▸ RECORDS FOR THE EXERCISE
________________________________________

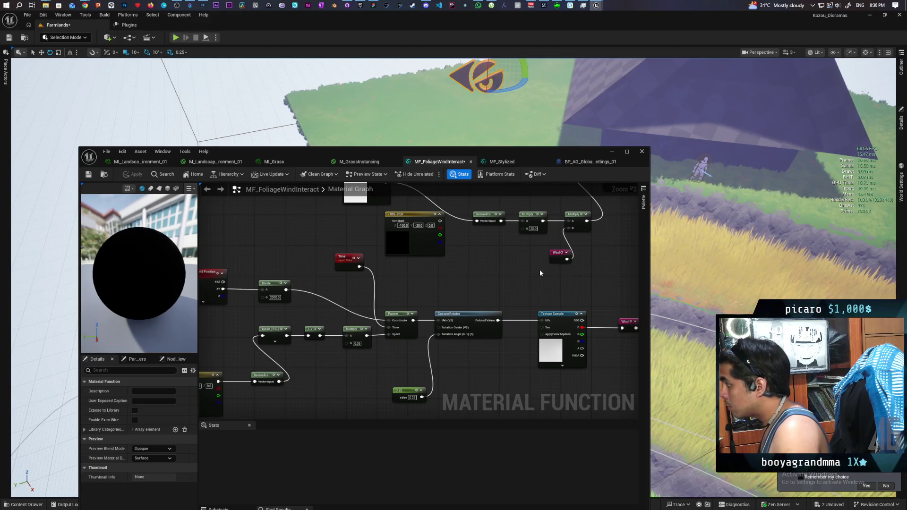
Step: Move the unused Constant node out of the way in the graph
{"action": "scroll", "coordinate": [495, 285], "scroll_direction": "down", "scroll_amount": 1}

________________________________________

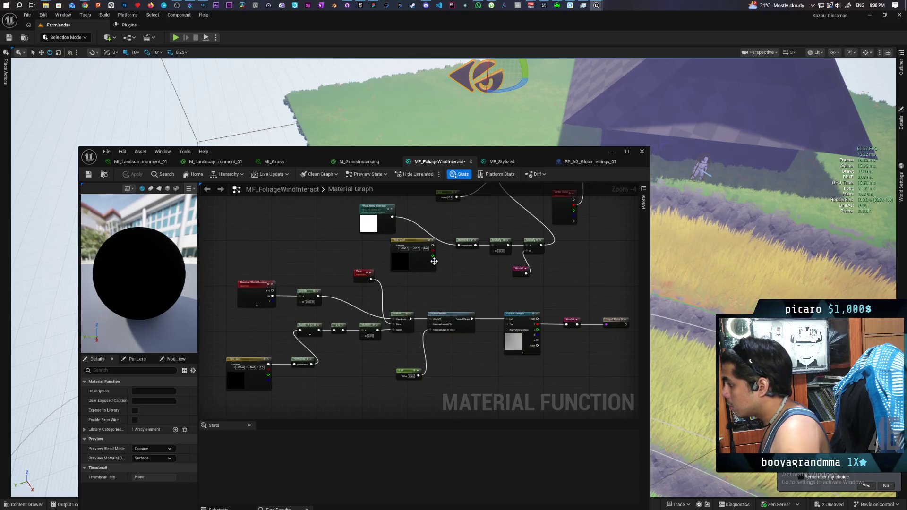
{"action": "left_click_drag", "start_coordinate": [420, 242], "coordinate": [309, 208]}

________________________________________

▸ WHAT IS EXPECTED
List all lines in the material containing the string "action".

▸ EXERCISE RESULT
{"action": "scroll", "coordinate": [495, 285], "scroll_direction": "down", "scroll_amount": 1}
{"action": "left_click_drag", "start_coordinate": [420, 242], "coordinate": [309, 208]}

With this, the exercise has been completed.